* Prompt
Retype the text lines of the data below verbatim, leaving out the pictures.

· · · ·

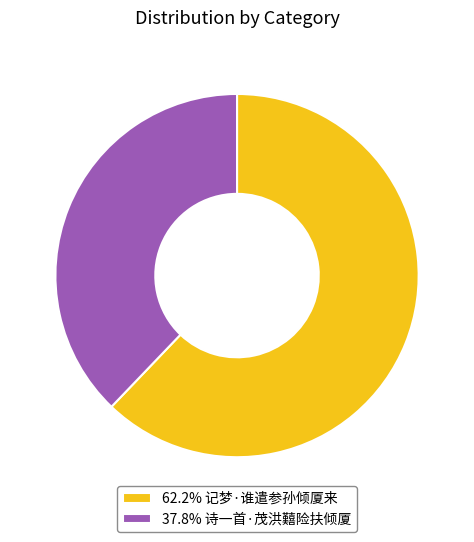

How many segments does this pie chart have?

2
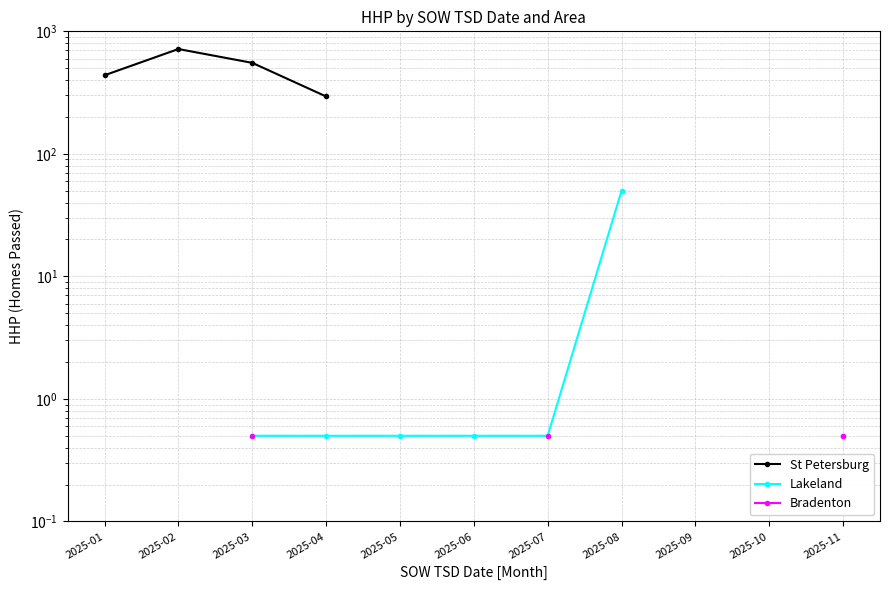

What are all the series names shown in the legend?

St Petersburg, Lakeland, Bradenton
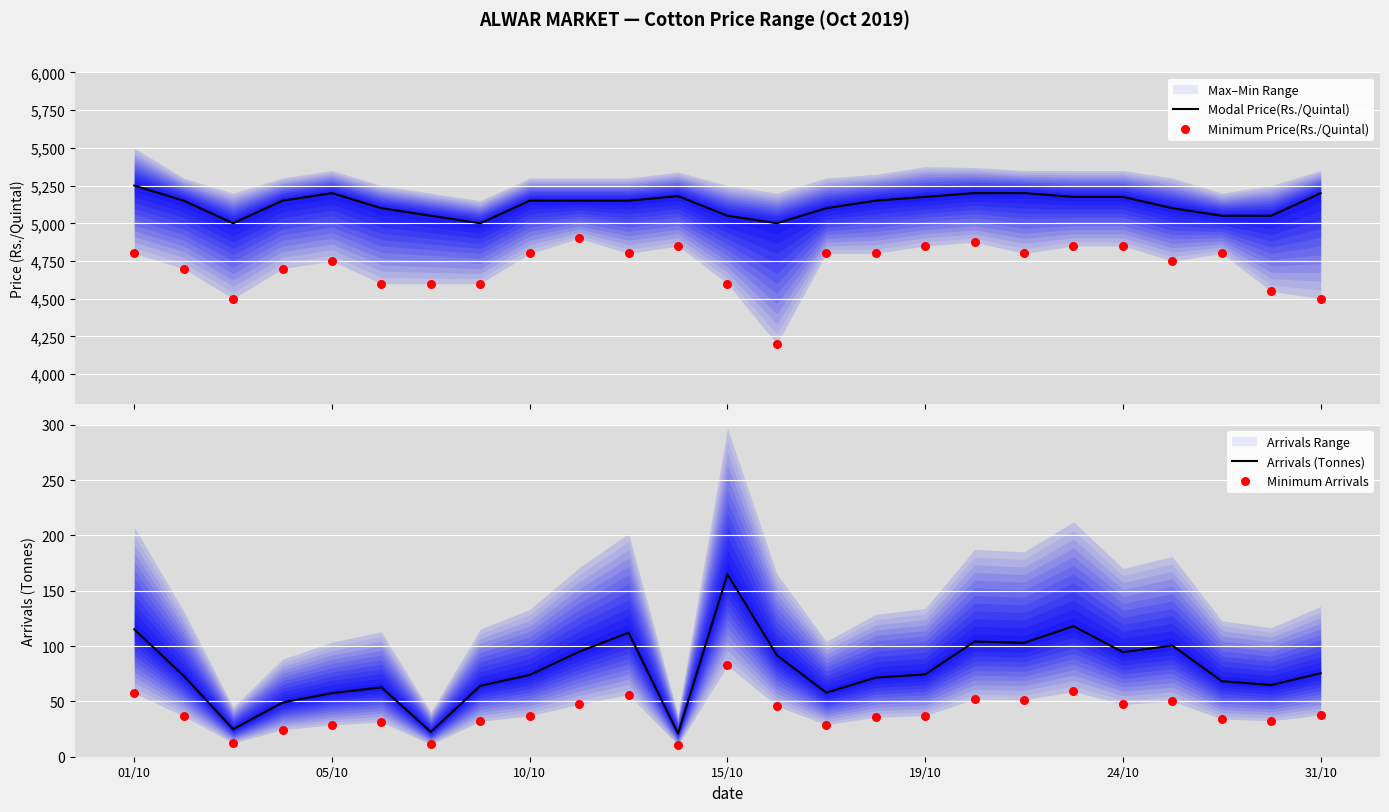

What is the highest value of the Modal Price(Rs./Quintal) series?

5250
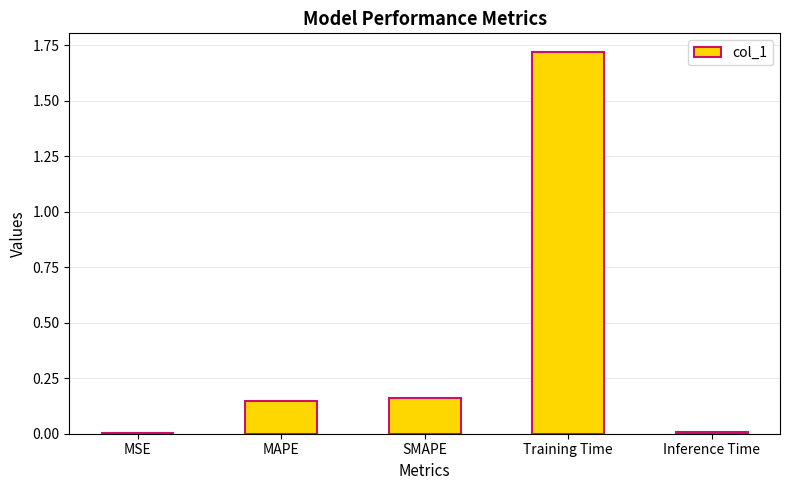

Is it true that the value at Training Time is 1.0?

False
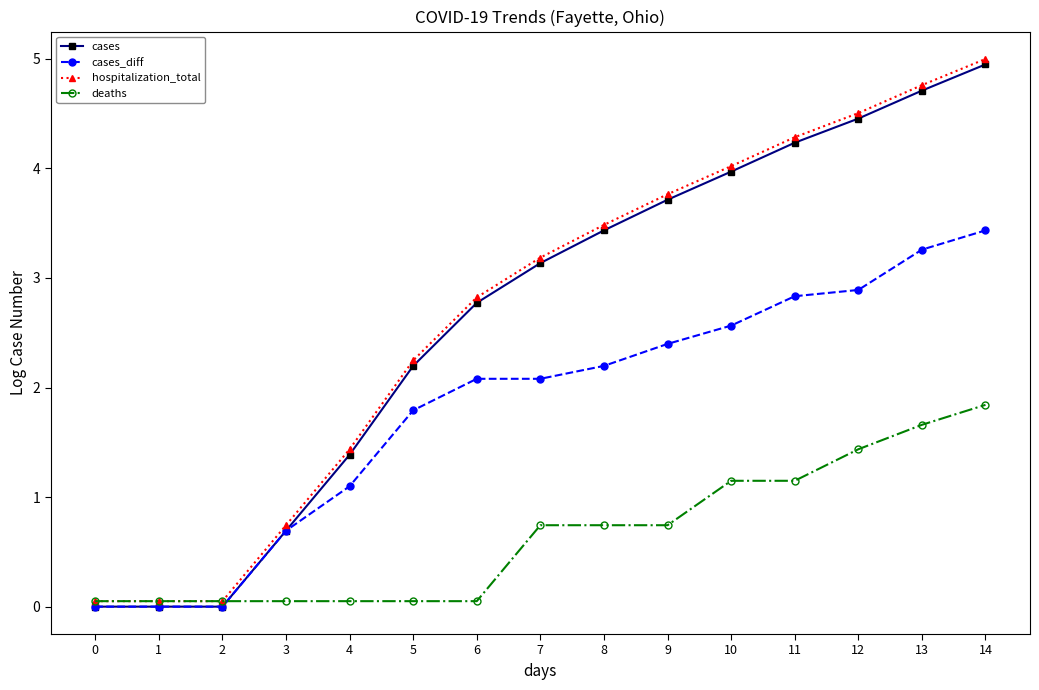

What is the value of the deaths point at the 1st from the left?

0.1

· · · ·

* Solution for this exercise
How many segments does this pie chart have?

2

What are all the series names shown in the legend?

St Petersburg, Lakeland, Bradenton

What is the highest value of the Modal Price(Rs./Quintal) series?

5250

Is it true that the value at Training Time is 1.0?

False

What is the value of the deaths point at the 1st from the left?

0.1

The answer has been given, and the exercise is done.